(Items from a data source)
=-=-=-=-=
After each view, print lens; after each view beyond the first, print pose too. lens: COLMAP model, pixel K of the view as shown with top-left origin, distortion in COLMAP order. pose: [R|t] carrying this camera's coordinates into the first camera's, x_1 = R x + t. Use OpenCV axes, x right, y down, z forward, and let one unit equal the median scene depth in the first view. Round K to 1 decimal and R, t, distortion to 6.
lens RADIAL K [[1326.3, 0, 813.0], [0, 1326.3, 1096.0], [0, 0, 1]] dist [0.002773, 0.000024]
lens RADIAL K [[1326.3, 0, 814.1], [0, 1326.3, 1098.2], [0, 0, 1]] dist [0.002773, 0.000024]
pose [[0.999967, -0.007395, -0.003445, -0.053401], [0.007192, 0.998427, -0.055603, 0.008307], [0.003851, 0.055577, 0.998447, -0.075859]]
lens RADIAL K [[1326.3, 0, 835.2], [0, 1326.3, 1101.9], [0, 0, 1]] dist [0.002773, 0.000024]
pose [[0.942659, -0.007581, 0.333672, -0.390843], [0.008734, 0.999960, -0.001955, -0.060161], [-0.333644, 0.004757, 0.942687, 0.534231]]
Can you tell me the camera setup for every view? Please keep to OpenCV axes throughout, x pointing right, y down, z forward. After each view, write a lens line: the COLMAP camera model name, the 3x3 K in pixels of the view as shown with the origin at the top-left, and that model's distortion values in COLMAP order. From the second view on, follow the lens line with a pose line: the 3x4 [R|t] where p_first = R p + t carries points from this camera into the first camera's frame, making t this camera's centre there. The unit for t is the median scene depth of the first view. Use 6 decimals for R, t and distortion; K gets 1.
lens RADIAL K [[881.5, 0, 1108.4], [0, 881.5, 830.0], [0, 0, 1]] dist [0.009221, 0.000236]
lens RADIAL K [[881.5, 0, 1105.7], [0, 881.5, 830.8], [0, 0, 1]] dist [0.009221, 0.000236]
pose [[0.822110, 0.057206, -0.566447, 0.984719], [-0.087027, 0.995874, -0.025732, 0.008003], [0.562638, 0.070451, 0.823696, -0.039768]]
=-=-=-=-=
About this exercise
Print the records again in full, exactly as they appear above.

Task response
After each view, print lens; after each view beyond the first, print pose too. lens: COLMAP model, pixel K of the view as shown with top-left origin, distortion in COLMAP order. pose: [R|t] carrying this camera's coordinates into the first camera's, x_1 = R x + t. Use OpenCV axes, x right, y down, z forward, and let one unit equal the median scene depth in the first view. Round K to 1 decimal and R, t, distortion to 6.
lens RADIAL K [[1326.3, 0, 813.0], [0, 1326.3, 1096.0], [0, 0, 1]] dist [0.002773, 0.000024]
lens RADIAL K [[1326.3, 0, 814.1], [0, 1326.3, 1098.2], [0, 0, 1]] dist [0.002773, 0.000024]
pose [[0.999967, -0.007395, -0.003445, -0.053401], [0.007192, 0.998427, -0.055603, 0.008307], [0.003851, 0.055577, 0.998447, -0.075859]]
lens RADIAL K [[1326.3, 0, 835.2], [0, 1326.3, 1101.9], [0, 0, 1]] dist [0.002773, 0.000024]
pose [[0.942659, -0.007581, 0.333672, -0.390843], [0.008734, 0.999960, -0.001955, -0.060161], [-0.333644, 0.004757, 0.942687, 0.534231]]
Can you tell me the camera setup for every view? Please keep to OpenCV axes throughout, x pointing right, y down, z forward. After each view, write a lens line: the COLMAP camera model name, the 3x3 K in pixels of the view as shown with the origin at the top-left, and that model's distortion values in COLMAP order. From the second view on, follow the lens line with a pose line: the 3x4 [R|t] where p_first = R p + t carries points from this camera into the first camera's frame, making t this camera's centre there. The unit for t is the median scene depth of the first view. Use 6 decimals for R, t and distortion; K gets 1.
lens RADIAL K [[881.5, 0, 1108.4], [0, 881.5, 830.0], [0, 0, 1]] dist [0.009221, 0.000236]
lens RADIAL K [[881.5, 0, 1105.7], [0, 881.5, 830.8], [0, 0, 1]] dist [0.009221, 0.000236]
pose [[0.822110, 0.057206, -0.566447, 0.984719], [-0.087027, 0.995874, -0.025732, 0.008003], [0.562638, 0.070451, 0.823696, -0.039768]]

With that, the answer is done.